▶ Problem to work on:
Transcribe all the entries word for word, omitting any pictures they contain.

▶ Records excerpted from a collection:
'''

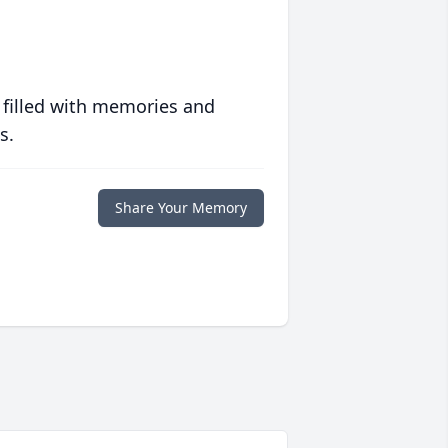
 filled with memories and
s.
Share Your Memory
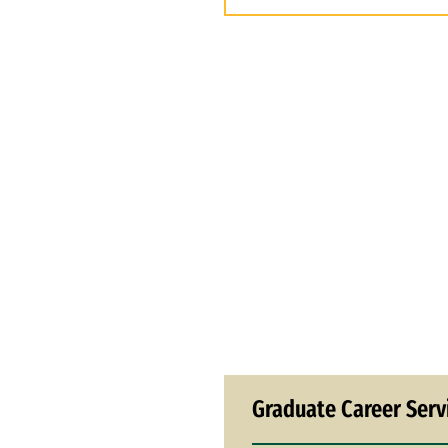
Graduate Career Serv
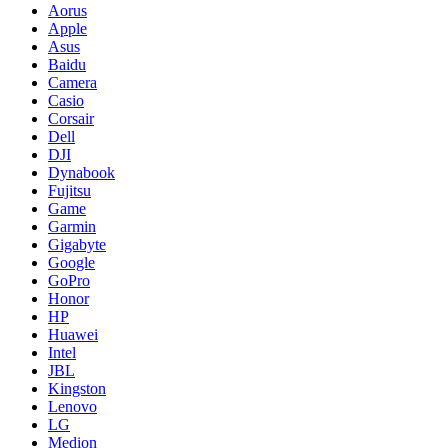
Aorus
Apple
Asus
Baidu
Camera
Casio
Corsair
Dell
DJI
Dynabook
Fujitsu
Game
Garmin
Gigabyte
Google
GoPro
Honor
HP
Huawei
Intel
JBL
Kingston
Lenovo
LG
Medion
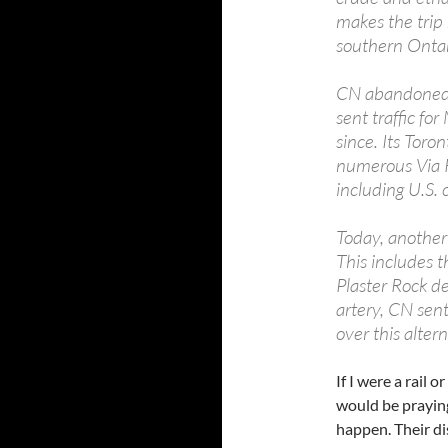
makes the trip 
southern Ontari
CN abandoned i
sent traffic fo
since. Its Toro
numerous Via Ra
including U.S. 
Today, another 
This includes 
Plaster Rock de
artery, CN sent 
over this altern
If I were a rail 
would be praying
happen. Their di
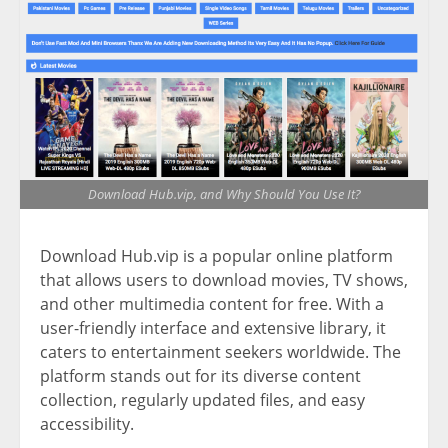
Download Hub.vip, and Why Should You Use It?
Download Hub.vip is a popular online platform
that allows users to download movies, TV shows,
and other multimedia content for free. With a
user-friendly interface and extensive library, it
caters to entertainment seekers worldwide. The
platform stands out for its diverse content
collection, regularly updated files, and easy
accessibility.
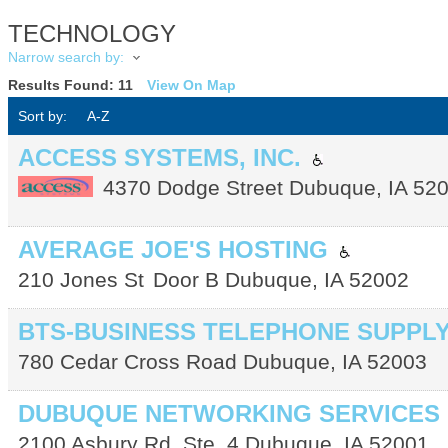
TECHNOLOGY
Narrow search by:
Results Found:
11
View On Map
Sort by:
A-Z
ACCESS SYSTEMS, INC.
4370 Dodge Street
Dubuque
,
IA
52
AVERAGE JOE'S HOSTING
210 Jones St
Door B
Dubuque
,
IA
52002
BTS-BUSINESS TELEPHONE SUPPL
780 Cedar Cross Road
Dubuque
,
IA
52003
DUBUQUE NETWORKING SERVICES
2100 Asbury Rd. Ste. 4
Dubuque
,
IA
52001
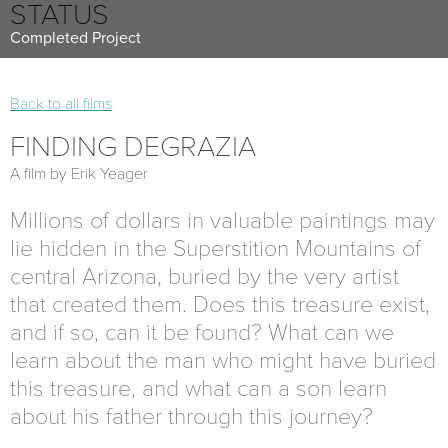
STATUS
Completed Project
Back to all films
FINDING DEGRAZIA
A film by Erik Yeager
Millions of dollars in valuable paintings may
lie hidden in the Superstition Mountains of
central Arizona, buried by the very artist
that created them. Does this treasure exist,
and if so, can it be found? What can we
learn about the man who might have buried
this treasure, and what can a son learn
about his father through this journey?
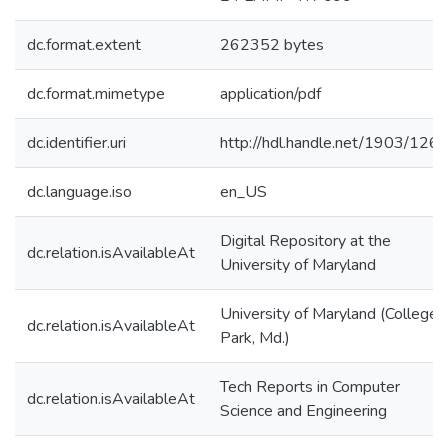
dc.format.extent
262352 bytes
dc.format.mimetype
application/pdf
dc.identifier.uri
http://hdl.handle.net/1903/126
dc.language.iso
en_US
Digital Repository at the
dc.relation.isAvailableAt
University of Maryland
University of Maryland (College
dc.relation.isAvailableAt
Park, Md.)
Tech Reports in Computer
dc.relation.isAvailableAt
Science and Engineering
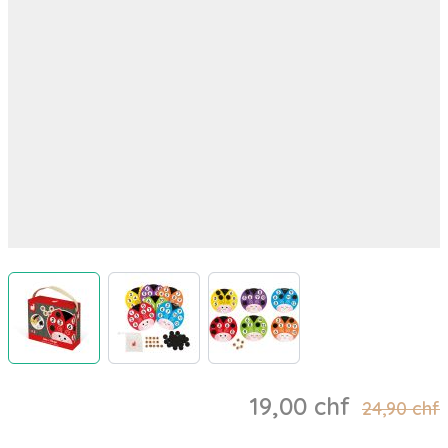
View larger image
View larger image
View larger image
19,00 chf
24,90 chf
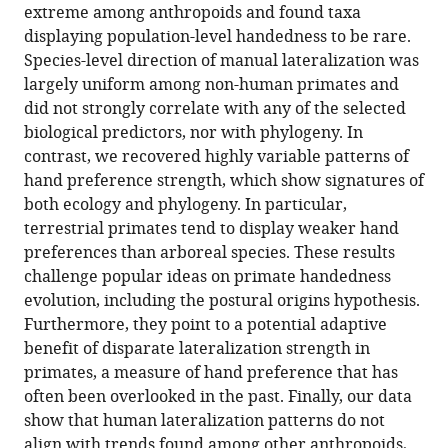
extreme among anthropoids and found taxa
hand
displaying population-level handedness to be rare.
preferences
Species-level direction of manual lateralization was
in
largely uniform among non-human primates and
anthropoid
did not strongly correlate with any of the selected
primates
biological predictors, nor with phylogeny. In
eLife
contrast, we recovered highly variable patterns of
11
:e77875.
hand preference strength, which show signatures of
https://doi.org/10.7554/eLife.77875
both ecology and phylogeny. In particular,
terrestrial primates tend to display weaker hand
Download
preferences than arboreal species. These results
BibTeX
challenge popular ideas on primate handedness
evolution, including the postural origins hypothesis.
Download
Furthermore, they point to a potential adaptive
.RIS
benefit of disparate lateralization strength in
primates, a measure of hand preference that has
often been overlooked in the past. Finally, our data
show that human lateralization patterns do not
align with trends found among other anthropoids,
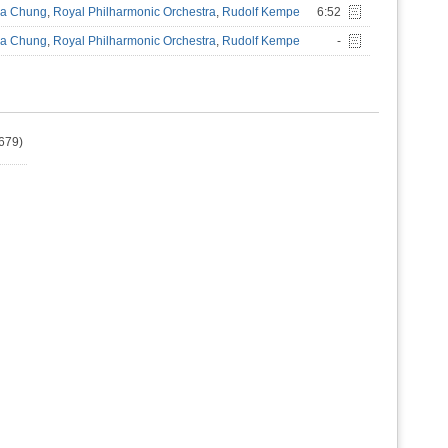
a Chung
,
Royal Philharmonic Orchestra
,
Rudolf Kempe
6:52
a Chung
,
Royal Philharmonic Orchestra
,
Rudolf Kempe
-
679)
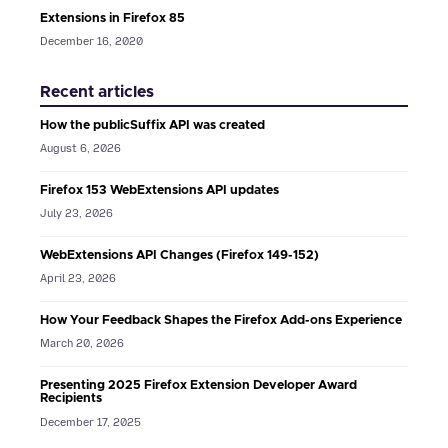
Extensions in Firefox 85
December 16, 2020
Recent articles
How the publicSuffix API was created
August 6, 2026
Firefox 153 WebExtensions API updates
July 23, 2026
WebExtensions API Changes (Firefox 149-152)
April 23, 2026
How Your Feedback Shapes the Firefox Add-ons Experience
March 20, 2026
Presenting 2025 Firefox Extension Developer Award
Recipients
December 17, 2025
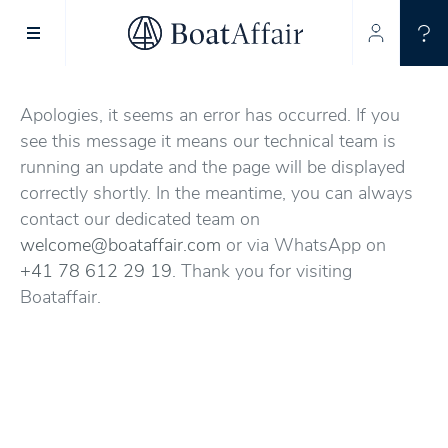
SUPERYACHT CHARTER
YACHT CHARTER
ASIA PACIFIC
Apologies, it seems an error has occurred. If you
see this message it means our technical team is
running an update and the page will be displayed
correctly shortly. In the meantime, you can always
contact our dedicated team on
welcome@boataffair.com
or via WhatsApp on
+41 78 612 29 19
. Thank you for visiting
Boataffair.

'''

▶ Result:
 filled with memories and
s.
Share Your Memory
Graduate Career Serv
Aorus
Apple
Asus
Baidu
Camera
Casio
Corsair
Dell
DJI
Dynabook
Fujitsu
Game
Garmin
Gigabyte
Google
GoPro
Honor
HP
Huawei
Intel
JBL
Kingston
Lenovo
LG
Medion
makes the trip 
southern Ontari
CN abandoned i
sent traffic fo
since. Its Toro
numerous Via Ra
including U.S. 
Today, another 
This includes 
Plaster Rock de
artery, CN sent 
over this altern
If I were a rail 
would be praying
happen. Their di
Download Hub.vip, and Why Should You Use It?
Download Hub.vip is a popular online platform
that allows users to download movies, TV shows,
and other multimedia content for free. With a
user-friendly interface and extensive library, it
caters to entertainment seekers worldwide. The
platform stands out for its diverse content
collection, regularly updated files, and easy
accessibility.
TECHNOLOGY
Narrow search by:
Results Found:
11
View On Map
Sort by:
A-Z
ACCESS SYSTEMS, INC.
4370 Dodge Street
Dubuque
,
IA
52
AVERAGE JOE'S HOSTING
210 Jones St
Door B
Dubuque
,
IA
52002
BTS-BUSINESS TELEPHONE SUPPL
780 Cedar Cross Road
Dubuque
,
IA
52003
DUBUQUE NETWORKING SERVICES
2100 Asbury Rd. Ste. 4
Dubuque
,
IA
52001
STATUS
Completed Project
Back to all films
FINDING DEGRAZIA
A film by Erik Yeager
Millions of dollars in valuable paintings may
lie hidden in the Superstition Mountains of
central Arizona, buried by the very artist
that created them. Does this treasure exist,
and if so, can it be found? What can we
learn about the man who might have buried
this treasure, and what can a son learn
about his father through this journey?
dc.format.extent
262352 bytes
dc.format.mimetype
application/pdf
dc.identifier.uri
http://hdl.handle.net/1903/126
dc.language.iso
en_US
Digital Repository at the
dc.relation.isAvailableAt
University of Maryland
University of Maryland (College
dc.relation.isAvailableAt
Park, Md.)
Tech Reports in Computer
dc.relation.isAvailableAt
Science and Engineering
View larger image
View larger image
View larger image
19,00 chf
24,90 chf
extreme among anthropoids and found taxa
hand
displaying population-level handedness to be rare.
preferences
Species-level direction of manual lateralization was
in
largely uniform among non-human primates and
anthropoid
did not strongly correlate with any of the selected
primates
biological predictors, nor with phylogeny. In
eLife
contrast, we recovered highly variable patterns of
11
:e77875.
hand preference strength, which show signatures of
https://doi.org/10.7554/eLife.77875
both ecology and phylogeny. In particular,
terrestrial primates tend to display weaker hand
Download
preferences than arboreal species. These results
BibTeX
challenge popular ideas on primate handedness
evolution, including the postural origins hypothesis.
Download
Furthermore, they point to a potential adaptive
.RIS
benefit of disparate lateralization strength in
primates, a measure of hand preference that has
often been overlooked in the past. Finally, our data
show that human lateralization patterns do not
align with trends found among other anthropoids,
a Chung
,
Royal Philharmonic Orchestra
,
Rudolf Kempe
6:52
a Chung
,
Royal Philharmonic Orchestra
,
Rudolf Kempe
-
679)
Extensions in Firefox 85
December 16, 2020
Recent articles
How the publicSuffix API was created
August 6, 2026
Firefox 153 WebExtensions API updates
July 23, 2026
WebExtensions API Changes (Firefox 149-152)
April 23, 2026
How Your Feedback Shapes the Firefox Add-ons Experience
March 20, 2026
Presenting 2025 Firefox Extension Developer Award
Recipients
December 17, 2025
SUPERYACHT CHARTER
YACHT CHARTER
ASIA PACIFIC
Apologies, it seems an error has occurred. If you
see this message it means our technical team is
running an update and the page will be displayed
correctly shortly. In the meantime, you can always
contact our dedicated team on
welcome@boataffair.com
or via WhatsApp on
+41 78 612 29 19
. Thank you for visiting
Boataffair.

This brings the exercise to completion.